I recently responded to a blog post by talented photog Derek Lang about the choices he made during what can be described as a Ferris Beuller Day. He had quite an adventure. You should really check it out.
I got to thinking about travel and slowing down to take in the world on a more human level. Bike riding for me has always been the perfect thing to do: it offers excercise, travel and adventure. And it’s never boring. In fact, it’s zen like in its awesomeness.
One day I’m guessing in 2000, I thought I’d try riding my bike from my home in Oshawa to my office at the Second City in Toronto. I figured it was about 65km, and knew after my NZ trip that was going to be a challenge on my mountain bike. But I packed up some food and hit the road at about 5:45am.

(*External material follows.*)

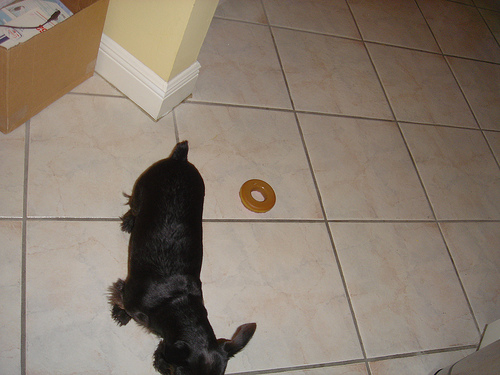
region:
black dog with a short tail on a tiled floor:
[109, 139, 259, 371]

I didn’t have a digital camera back then, and in fact just started a job at Second City and I was pretty broke at the time. I think Melissa would have just been born then too. But I did score Bryce’s new Jam Cam, a kids digital camera that recorded 640×320 and it held exactly eight shots.
I remember the feeling of riding through the early morning mist rolling off Lake Ontario as the sun broke through the clouds behind me. I remember standing in awe underneath that massive air turbine at the Pickering nuke plant listening to the incredible “whoosh, whoosh” of the impressive blades. I took a great picture of that, but with only eight images I had to do some editing mid-adventure.
I remember the intensity of my day rising when I crossed the Rouge River on that awesome foot bridge and started seeing kids and families and finally some traffic. Until then I was pretty much on my own. I stopped at my favourite Starbucks in the Beaches for a grande latte and sat on a bench watching the families bustle about making their way to school or yoga or work.
The last leg of that trip was melancholic. I was on the familiar Martin Goodman Trail making my way. At this point I was joined by plenty of other bikers; I believe that was a defining moment when I realized I really wanted to move back to Toronto and specifically the Beaches. Riding my bike to work, incredible idea.
I made it to work just after 10, got a few high fives from some impressed co-workers. I remember working for a few hours then closing my eyes and totally falling asleep on the couch in the edit suite. I left work early to beat the rush hour, which meant I was allowed to bring by bike on the GO train. Watching my day unfold in reverse at 110km/h, I felt a little sad, but privileged to have experienced the journey one wheel revoltion at a time.